* **TASK PROMPT**
Reproduce the entries exactly and omit the pictures.

#####

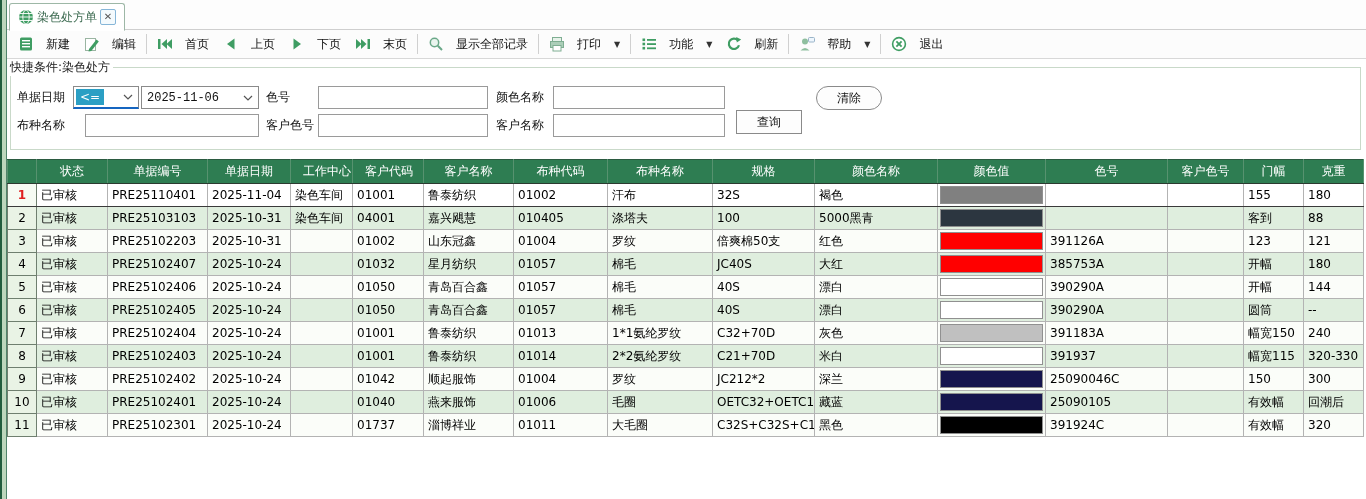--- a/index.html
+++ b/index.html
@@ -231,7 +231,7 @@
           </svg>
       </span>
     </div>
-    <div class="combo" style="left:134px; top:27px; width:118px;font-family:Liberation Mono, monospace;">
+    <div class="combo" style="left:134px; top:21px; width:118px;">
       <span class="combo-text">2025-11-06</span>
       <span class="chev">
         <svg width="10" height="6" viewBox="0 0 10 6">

#####

* **FINISHED EXERCISE**
--- a/index.html
+++ b/index.html
@@ -231,7 +231,7 @@
           </svg>
       </span>
     </div>
-    <div class="combo" style="left:134px; top:27px; width:118px;font-family:Liberation Mono, monospace;">
+    <div class="combo" style="left:134px; top:21px; width:118px;">
       <span class="combo-text">2025-11-06</span>
       <span class="chev">
         <svg width="10" height="6" viewBox="0 0 10 6">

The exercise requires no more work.